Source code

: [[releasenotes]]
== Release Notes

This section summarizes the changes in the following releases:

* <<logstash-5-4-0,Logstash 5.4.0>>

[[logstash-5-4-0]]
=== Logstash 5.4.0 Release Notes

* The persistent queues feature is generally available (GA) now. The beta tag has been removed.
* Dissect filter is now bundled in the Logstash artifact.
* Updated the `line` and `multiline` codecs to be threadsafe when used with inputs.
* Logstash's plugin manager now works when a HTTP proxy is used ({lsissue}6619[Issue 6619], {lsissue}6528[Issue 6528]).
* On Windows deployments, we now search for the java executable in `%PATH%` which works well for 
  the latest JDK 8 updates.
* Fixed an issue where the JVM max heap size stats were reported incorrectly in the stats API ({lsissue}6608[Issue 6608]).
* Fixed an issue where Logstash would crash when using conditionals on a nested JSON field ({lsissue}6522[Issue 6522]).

§ **PROBLEM DESCRIPTION**
Please give all the entries above again, exactly as they stand.

§ **REPLY TO THE EXERCISE**
Source code

: [[releasenotes]]
== Release Notes

This section summarizes the changes in the following releases:

* <<logstash-5-4-0,Logstash 5.4.0>>

[[logstash-5-4-0]]
=== Logstash 5.4.0 Release Notes

* The persistent queues feature is generally available (GA) now. The beta tag has been removed.
* Dissect filter is now bundled in the Logstash artifact.
* Updated the `line` and `multiline` codecs to be threadsafe when used with inputs.
* Logstash's plugin manager now works when a HTTP proxy is used ({lsissue}6619[Issue 6619], {lsissue}6528[Issue 6528]).
* On Windows deployments, we now search for the java executable in `%PATH%` which works well for 
  the latest JDK 8 updates.
* Fixed an issue where the JVM max heap size stats were reported incorrectly in the stats API ({lsissue}6608[Issue 6608]).
* Fixed an issue where Logstash would crash when using conditionals on a nested JSON field ({lsissue}6522[Issue 6522]).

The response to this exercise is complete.